The Wallace Collection


The Wallace Collection at Manchester Square is not only home to one of Europe’s finest collections of works of art, paintings, and furniture, it’s also a just a short stroll through Marylebone from our offices.


The permanent collections on display were originally collected by Sir Richard Wallace, the son of the 4th Marquess, hence the name. Today, the Wallace Collection is open from 10am to 5pm every day, and entry is completely free.


There’s also a restaurant on site, The Wallace Restaurant, a French-style brasserie which offers a truly spectacular setting. The restaurant is open for breakfast, lunch and dinner daily.


Walk: 13 mins

Google Maps: The Wallace Collection


All Souls Church Langham Place 


All Souls Church is an evangelical Anglican church located at the north side of Regent Street. Dating back to 1824, the church’s unique architecture, most notably its prominent circular spired vestibule, makes it instantly recognisable.


The bath stone building, built by architect John Nash, is now truly iconic. But as praised as the architecture is today, at the time it wasn’t so. A scathing review from 1828 stated: “To our eye, the church itself, apart from the tower, is perhaps one of the most miserable structures in the metropolis – in its starved proportions more resembling a manufactory, or warehouse, than the impressive character of a church exterior.”


The location of the church, close to the BBC Broadcasting House, means that the building is often used for television programmes.


Walk: 7 mins

Google Maps: All Souls Church


Royal Institute of British Architects


You don’t have to be Ian Nairn to appreciate the architecture in this part of London, not least if you take the time to take the short walk to the Royal Institute of British Architects (RIBA).

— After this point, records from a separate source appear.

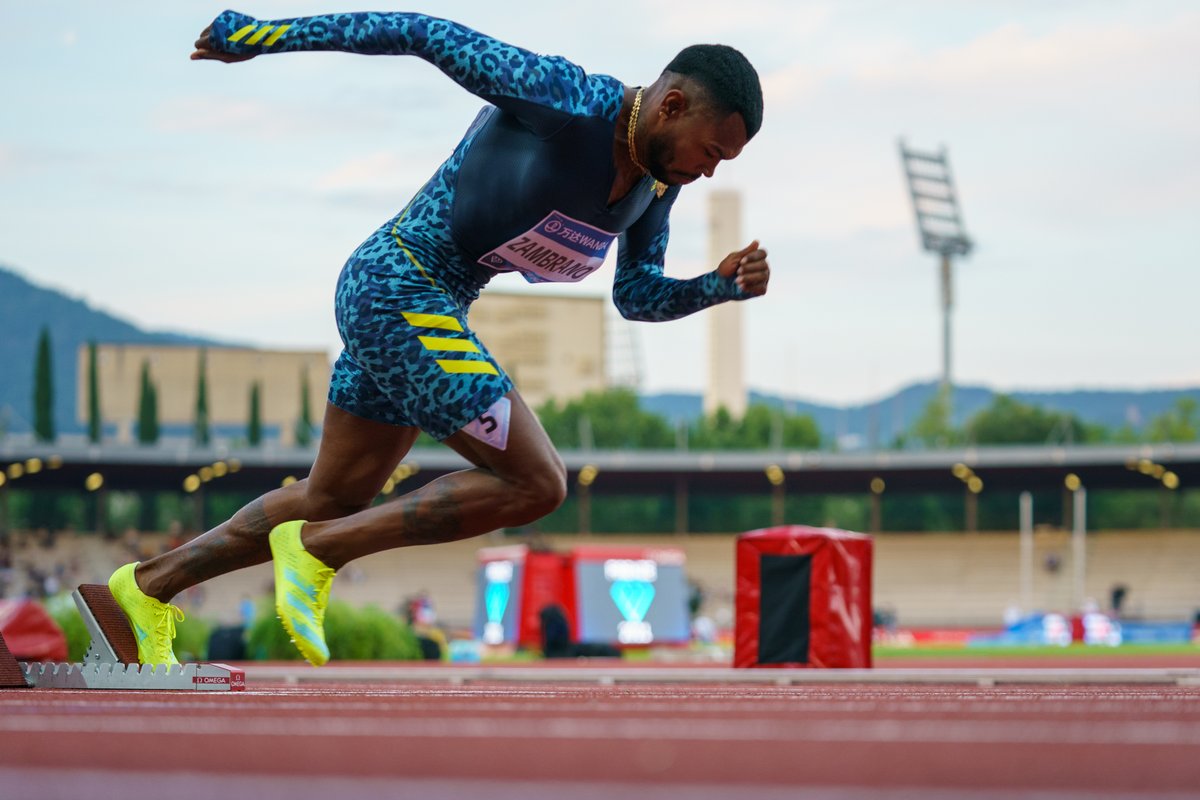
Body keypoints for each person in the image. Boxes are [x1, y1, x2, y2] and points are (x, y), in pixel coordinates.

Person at [108, 8, 769, 666]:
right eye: (711, 152)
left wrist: (718, 285)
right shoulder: (564, 98)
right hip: (397, 283)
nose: (708, 172)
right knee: (537, 482)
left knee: (331, 497)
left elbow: (637, 296)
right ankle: (318, 549)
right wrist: (263, 36)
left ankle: (144, 588)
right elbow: (421, 34)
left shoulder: (656, 187)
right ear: (671, 107)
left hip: (431, 305)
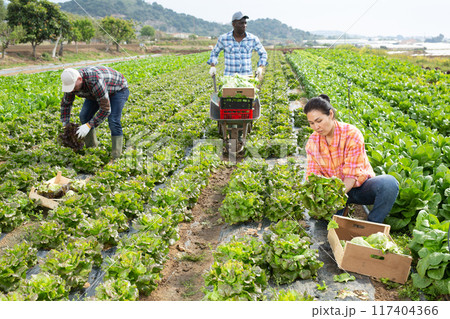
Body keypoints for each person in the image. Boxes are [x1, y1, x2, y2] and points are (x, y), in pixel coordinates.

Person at [304, 94, 399, 223]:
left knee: (389, 184)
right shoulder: (313, 141)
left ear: (330, 114)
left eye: (319, 121)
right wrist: (319, 197)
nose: (316, 127)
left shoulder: (351, 134)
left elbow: (351, 176)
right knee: (330, 226)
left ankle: (373, 224)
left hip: (358, 188)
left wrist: (336, 197)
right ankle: (342, 211)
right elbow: (313, 174)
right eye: (311, 123)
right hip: (333, 194)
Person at [60, 66, 129, 160]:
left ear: (79, 79)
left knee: (113, 120)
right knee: (84, 116)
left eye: (74, 87)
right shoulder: (71, 83)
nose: (72, 90)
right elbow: (66, 104)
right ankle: (91, 149)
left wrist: (89, 125)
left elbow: (105, 109)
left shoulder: (94, 80)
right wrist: (66, 124)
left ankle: (116, 156)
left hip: (117, 90)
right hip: (95, 93)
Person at [207, 11, 268, 78]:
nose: (244, 25)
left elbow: (263, 53)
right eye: (241, 23)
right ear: (234, 24)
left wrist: (261, 66)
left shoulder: (252, 39)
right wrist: (212, 65)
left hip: (247, 77)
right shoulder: (224, 38)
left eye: (245, 23)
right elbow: (214, 52)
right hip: (229, 78)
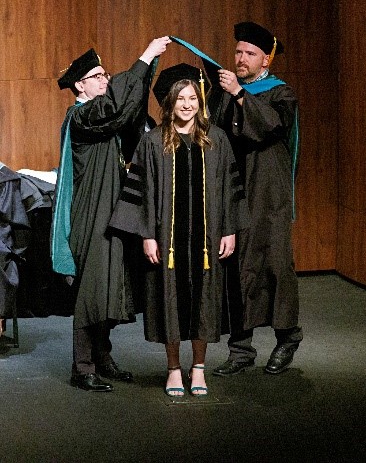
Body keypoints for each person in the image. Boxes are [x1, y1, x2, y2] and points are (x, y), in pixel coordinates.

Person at [109, 63, 249, 398]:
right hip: (167, 240)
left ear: (200, 102)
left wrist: (229, 230)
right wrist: (146, 234)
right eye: (179, 98)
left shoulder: (217, 140)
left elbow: (231, 189)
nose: (187, 104)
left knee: (204, 301)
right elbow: (139, 193)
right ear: (169, 103)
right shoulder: (153, 142)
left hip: (206, 240)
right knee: (168, 301)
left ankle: (198, 367)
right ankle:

The RIBA was founded in 1834 for ‘the general advancement of Civil Architecture, and for promoting and facilitating the acquirement of the knowledge of the various arts and sciences connected therewith’. However, it wasn’t until 2014 when there was a launch of London’s first architectural gallery.


Today you can visit the RIBA Architecture Gallery where there are always a number of exhibitions on display that celebrate the history of architecture in the UK capital.


Walk: 2 mins

Google Maps: Royal Institute of British Architects


Queen Mary's Rose Gardens


If you want to escape the hustle and bustle of business in Marylebone, a short walk to the North will find you in Regent’s Park. This huge 410 acre Royal Park contains Regent’s University London and London Zoo, and in reality, should be repeatedly visited during your lunch break.

Queen Mary’s Rose Gardens are singled out as it is a tremendous and often overlooked part of the park. In fact, the garden is home to London's largest collection of roses with approximately 12,000 flowers planted. According to The Royal Parks, the shrubberies are strategically designed and located to add a sense of mystery and privacy to the gardens, making the gardens the perfect spot for a stroll after a stressful meeting.